*What you need to do*. Pictures aside, each record should be reproduced exactly.

*Exercise inputs*.
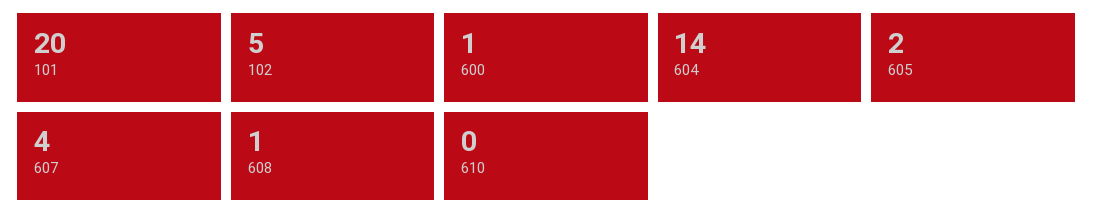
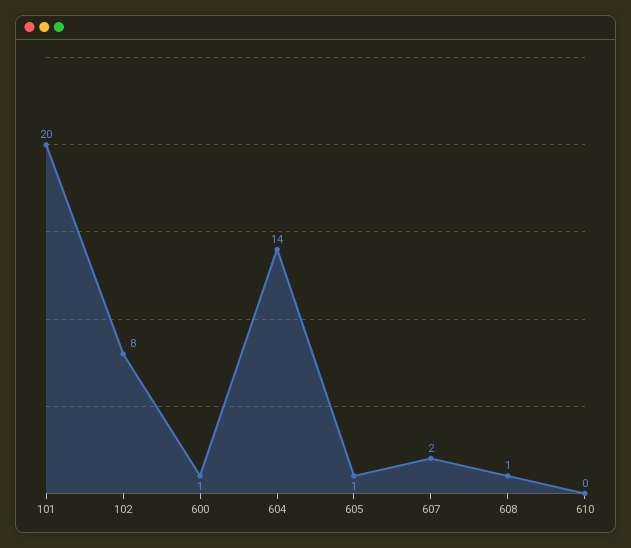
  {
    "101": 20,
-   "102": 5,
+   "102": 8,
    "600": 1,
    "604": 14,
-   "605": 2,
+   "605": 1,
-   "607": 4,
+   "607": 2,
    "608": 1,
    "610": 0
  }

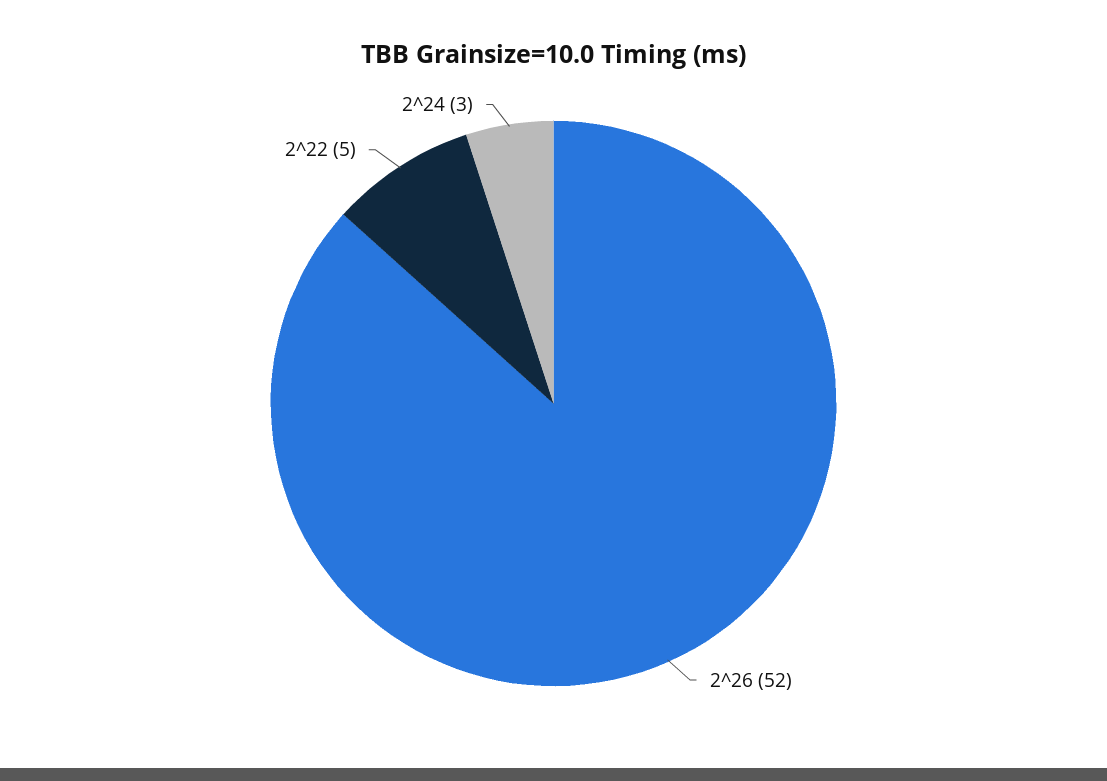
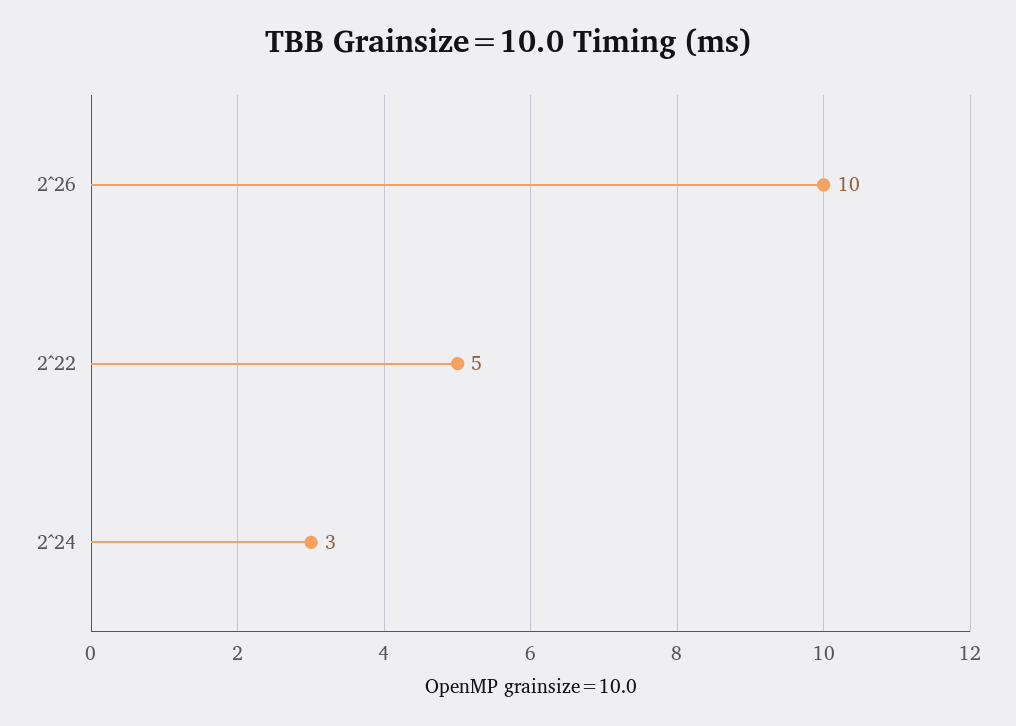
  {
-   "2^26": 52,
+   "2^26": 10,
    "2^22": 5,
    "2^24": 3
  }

*Answer below*.
  {
    "101": 20,
-   "102": 5,
+   "102": 8,
    "600": 1,
    "604": 14,
-   "605": 2,
+   "605": 1,
-   "607": 4,
+   "607": 2,
    "608": 1,
    "610": 0
  }

  {
-   "2^26": 52,
+   "2^26": 10,
    "2^22": 5,
    "2^24": 3
  }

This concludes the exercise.